Work task: Each line of the listing needs to be given again exactly.

Supplied data:

::::::

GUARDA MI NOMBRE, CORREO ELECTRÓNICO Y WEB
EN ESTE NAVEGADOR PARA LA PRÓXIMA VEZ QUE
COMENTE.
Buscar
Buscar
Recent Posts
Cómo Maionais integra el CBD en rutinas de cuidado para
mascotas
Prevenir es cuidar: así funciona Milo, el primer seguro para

::::::

Solution:
GUARDA MI NOMBRE, CORREO ELECTRÓNICO Y WEB
EN ESTE NAVEGADOR PARA LA PRÓXIMA VEZ QUE
COMENTE.
Buscar
Buscar
Recent Posts
Cómo Maionais integra el CBD en rutinas de cuidado para
mascotas
Prevenir es cuidar: así funciona Milo, el primer seguro para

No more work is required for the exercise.